(Há duas grandes referências de natureza ética na economia. A primeiro radica no confronto entre as condições de arranque do capitalismo baseadas na religião protestante ou católica e deu origem a uma série de reflexões sobre a ética religiosa do capitalismo. A segunda corresponde ao problema da ética empresarial no mundo dos negócios. A propósito de uma obra recentemente publicada de autoria de Gene Sperling, que exerceu funções de conselho económico nos governos de Clinton e Obama, apetece-me dizer que faz falta mais reflexão sobre uma outra dimensão ética, a dos valores.)
Dignidade e decência são qualificativos que são pouco referidas no debate económico e é pena que assim aconteça. Apesar disso, no rescaldo dos desvarios financeiros da crise de 2008, falou-se e escreveu-se muito sobre a ganância (greed) como traço dominante dos comportamentos financeiros desse período que precipitaram o inevitável. Ora se a ganância dominou o universo dos comportamentos financeiros impõe-se que qualificativos como a dignidade e a decência devem entrar em cena no sistema de valores que deve condicionar e influenciar o crescimento económico. A Organização Internacional do Trabalho foi das primeiras organizações internacionais a introduzir o tema da decência no mundo do trabalho, apelando a formas de trabalho decente como condição a garantir.
Poderíamos dizer o mesmo da dignidade como valor e limiar de condição de vida a garantir por qualquer processo de desenvolvimento económico, independentemente dos traços culturais de cada sociedade e que podem integrar a dignidade num conjunto diverso de outros valores a respeitar.
Estas reflexões são determinadas por um livro que me chegou às mãos recentemente, focado obviamente na sociedade americana, ECONOMIC DIGNITY de Gene Sperling (Penguin Random House), com passagem enquanto conselheiro, Presidente do Conselho Económico, nos governos de Clinton e Obama.

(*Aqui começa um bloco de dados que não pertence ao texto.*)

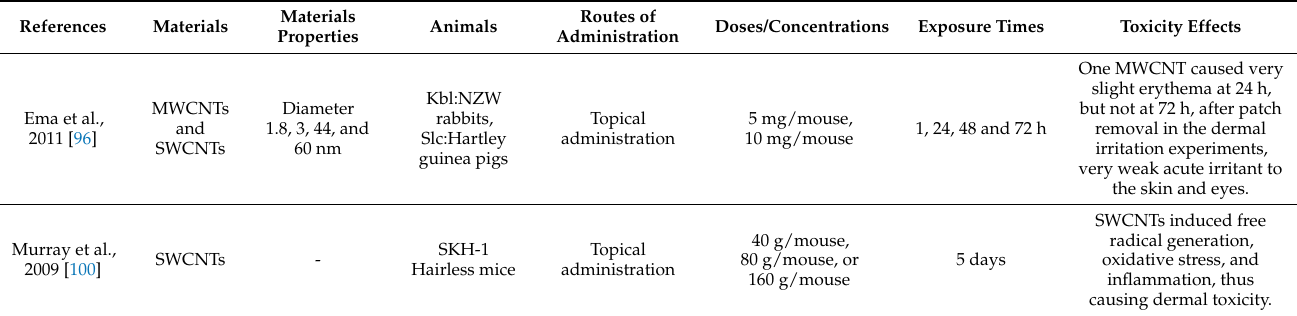
Table 4. Dermal toxicity of pristine carbon nanotubes using rodents as animal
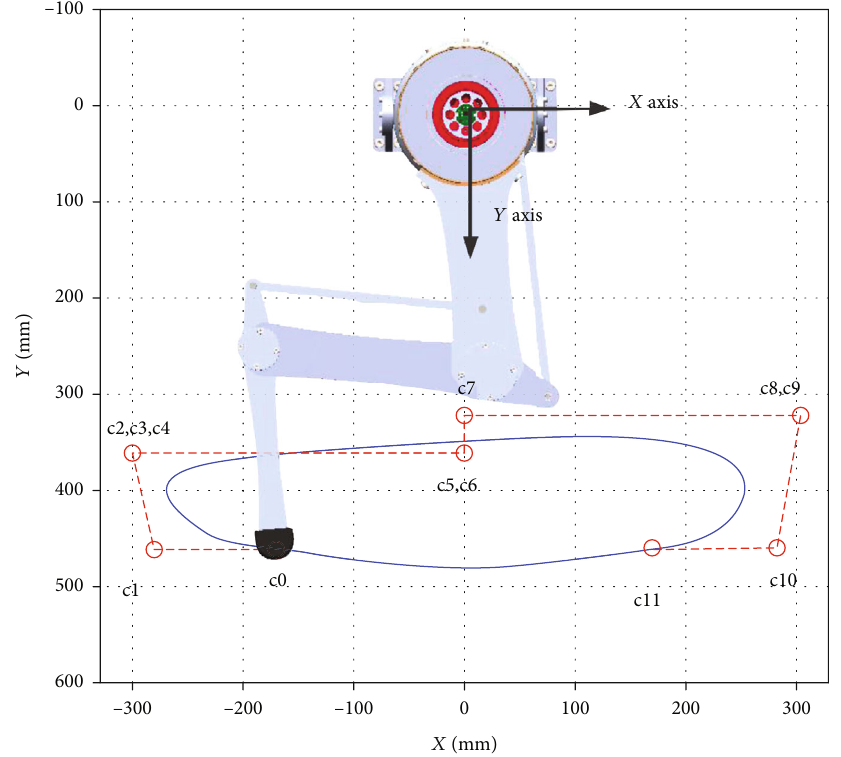
Figure 6: The desired trajectory decided by 12 control points of the Bézier curve.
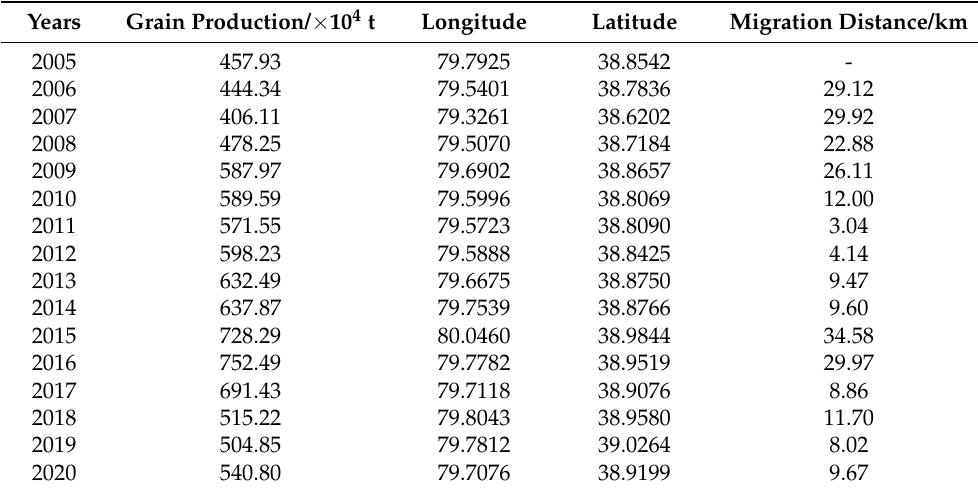
Table 1. Grain production, center of gravity coordinates and migration distance in the Tarim River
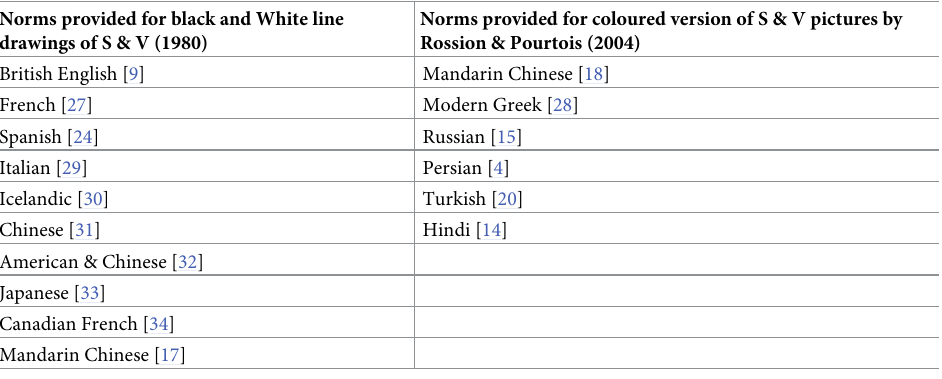
Table 1. Summary of norming studies carried out in different languages. Norms provided for black and White line drawings of S & V (1980)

Trago-o aqui porque grande parte das derivas económicas e empresariais que estão a sustentar uma reeleição de Trump projetam-se nos antípodas da decência e da dignidade, voltam a alimentar-se de processos de ganância pura e simples, tal como ficou visível nos acontecimentos de 2007-2008. A sociedade americana é aqui invetivada mas encontraríamos outros exemplos, inclusivamente na Europa, e bastaria recordar-nos do escândalo de há alguns anos segundo a qual alguns construtores automóveis de elevado prestígio falsificam a pretensa capacidade dos seus motores de limitar emissões aos limites legais.

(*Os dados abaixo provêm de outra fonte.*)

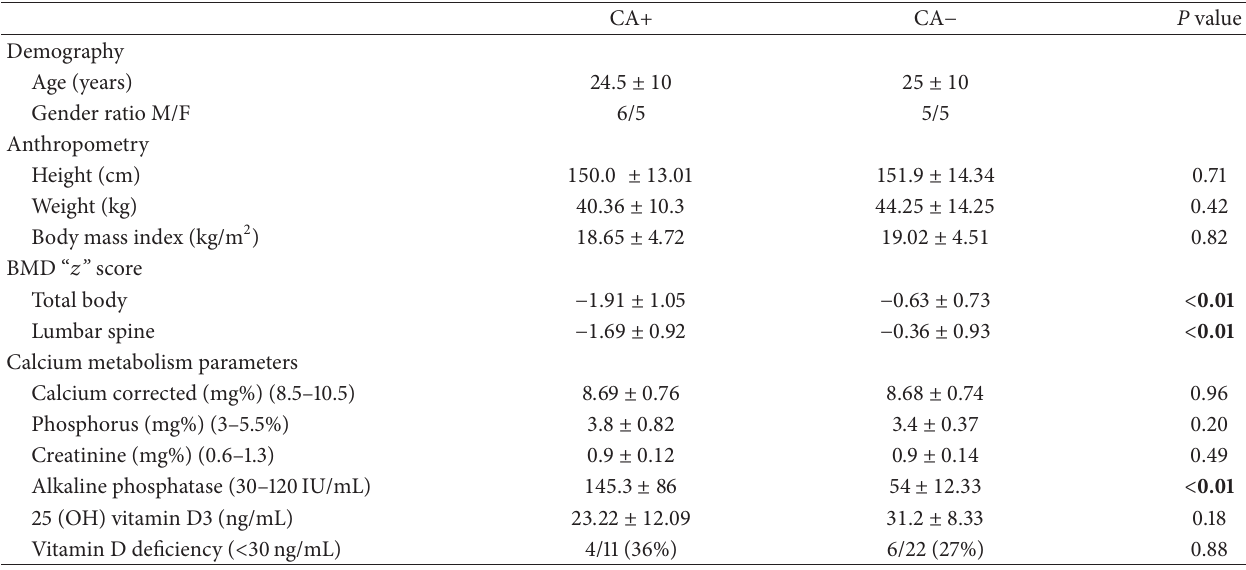
Table 6: Comparison of anthropometry, calcium metabolism parameters, and bone mineral density in CA-positive and negative-T1DM patients (expressed as mean ± SD).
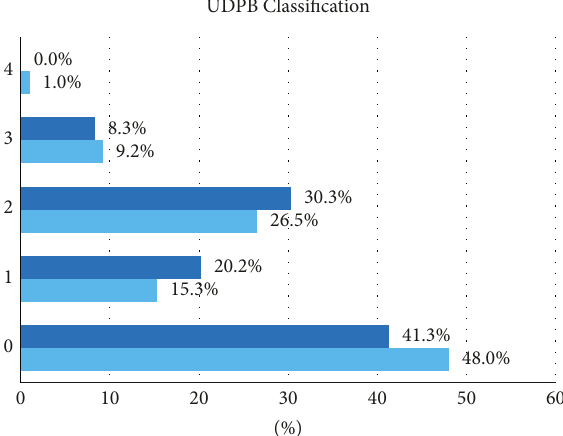
Figure 1: Perioperative universal definition of perioperative bleeding (UDPB) classification ( ( f ) : fisher’s exact test, ( x ) : χ 2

Por isso, nos tempos que correm, é necessário que a economia se deixe atravessar pela reivindicação de princípios de decência e de dignidade. São coisas simples, mas atendendo ao elevado grau de degenerescência da base moral do capitalismo (curioso, há cerca de 40 anos escrevi um artigo sobre este tema) têm de ser trazidos de novo para a luta das ideias.